The price of options typically become elevated when the release is imminent. The demand is higher for those who wish to insure or hedge their investment with options. Also, from those who are speculating on a move in the price of the underlying asset.
The higher option premium gives the option seller a higher probability for success. Selling the option when premiums are elevated usually pays off. The option models have been proven to play out true given enough occurrences. Meaning, if enough trades are placed. Plus, studies have shown that premium prices overstate the actual moves the stock price experiences. Also, those of us who practice the techniques in the markets see the positive difference in our P&L from consistently applying these techniques. For these reasons, applying short option strategies during earnings season is a common practice for many traders, myself included.
The basic principles behind earnings release strategies were covered in the previous edition of Profit Talk called “Earnings Release Strategies” . The specific style of option strategy referred to in that issue was the Iron Condor. The Iron Condor is just one of many short premium strategies that can be used to trade an earnings release. This Profit Talk we’ll go over the details of another great strategy to use for an earnings release called a Short Strangle. We will also cover how to manage risk by rolling a position.

_WHAT THE TASK REQUIRES_:
Answer these questions from the passage on earnings-season option strategies:
(a) When do option prices typically become elevated?
(b) What have studies shown about premium prices?
(c) Which strategy does this Profit Talk say it will go over for an earnings release?

_DATA EXCERPTS_:
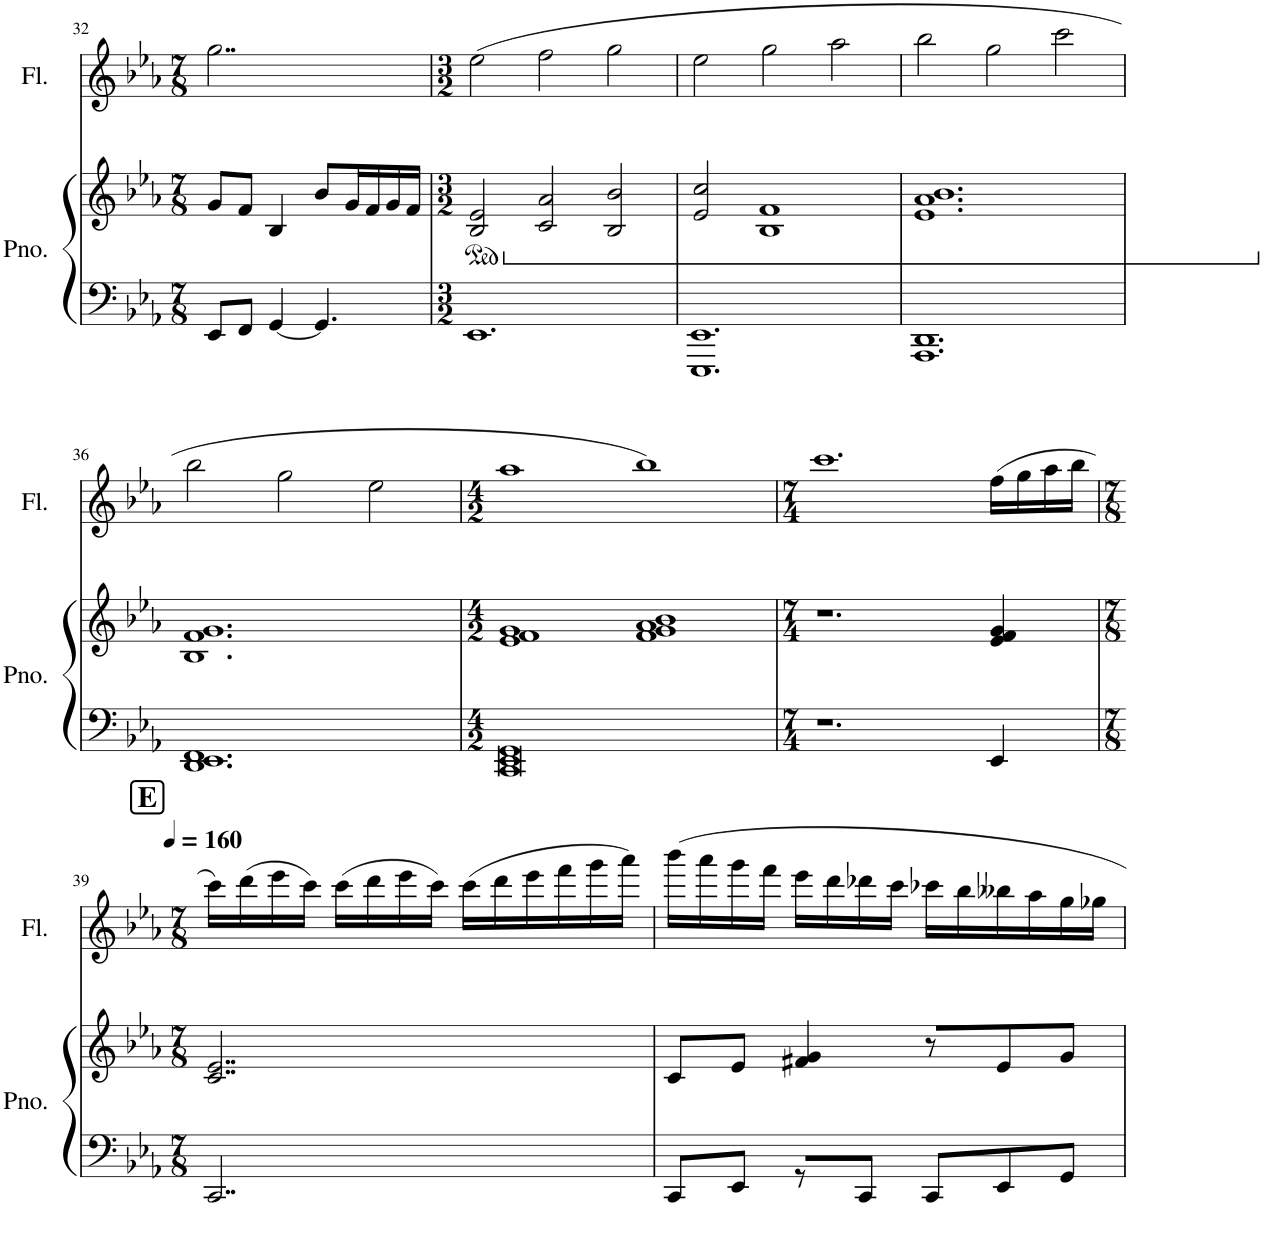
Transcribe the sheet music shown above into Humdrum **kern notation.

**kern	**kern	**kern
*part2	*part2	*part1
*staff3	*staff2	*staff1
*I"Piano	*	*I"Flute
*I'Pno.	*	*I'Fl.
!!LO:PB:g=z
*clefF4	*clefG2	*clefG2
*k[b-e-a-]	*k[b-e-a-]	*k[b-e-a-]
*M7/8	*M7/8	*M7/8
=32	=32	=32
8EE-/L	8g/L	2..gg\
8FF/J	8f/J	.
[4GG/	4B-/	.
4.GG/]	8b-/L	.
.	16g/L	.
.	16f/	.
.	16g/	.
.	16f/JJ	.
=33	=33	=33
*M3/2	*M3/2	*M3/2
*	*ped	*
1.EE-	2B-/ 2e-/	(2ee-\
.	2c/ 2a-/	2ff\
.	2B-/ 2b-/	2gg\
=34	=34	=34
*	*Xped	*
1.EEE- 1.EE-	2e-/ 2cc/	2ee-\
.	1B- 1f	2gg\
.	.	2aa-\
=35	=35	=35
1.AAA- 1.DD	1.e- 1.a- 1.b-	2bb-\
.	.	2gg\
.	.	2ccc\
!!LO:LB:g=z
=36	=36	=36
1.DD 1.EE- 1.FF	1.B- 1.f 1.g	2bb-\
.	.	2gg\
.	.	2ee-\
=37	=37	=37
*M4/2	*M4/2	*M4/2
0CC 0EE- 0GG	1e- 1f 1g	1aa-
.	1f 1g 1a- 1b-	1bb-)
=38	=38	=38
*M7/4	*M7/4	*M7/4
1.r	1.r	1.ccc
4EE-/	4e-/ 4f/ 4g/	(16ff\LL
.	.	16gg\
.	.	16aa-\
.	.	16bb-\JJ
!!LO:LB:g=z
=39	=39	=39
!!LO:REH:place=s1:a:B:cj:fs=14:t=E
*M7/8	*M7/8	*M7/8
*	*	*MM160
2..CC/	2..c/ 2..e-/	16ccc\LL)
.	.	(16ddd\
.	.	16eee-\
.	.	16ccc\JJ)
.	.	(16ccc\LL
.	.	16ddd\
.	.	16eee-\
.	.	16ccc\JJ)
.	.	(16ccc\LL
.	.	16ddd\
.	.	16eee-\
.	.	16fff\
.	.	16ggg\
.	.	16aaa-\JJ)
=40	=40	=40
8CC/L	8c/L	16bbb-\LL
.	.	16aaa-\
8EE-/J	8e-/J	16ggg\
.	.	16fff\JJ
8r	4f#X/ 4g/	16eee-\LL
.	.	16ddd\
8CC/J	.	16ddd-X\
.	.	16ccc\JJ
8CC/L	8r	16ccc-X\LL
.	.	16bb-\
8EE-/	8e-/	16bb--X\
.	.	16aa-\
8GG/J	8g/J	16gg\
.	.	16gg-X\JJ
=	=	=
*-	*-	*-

_RESULT FOR THIS TASK_:
(a) When the release is imminent.
(b) They overstate the actual moves the stock price experiences.
(c) A Short Strangle.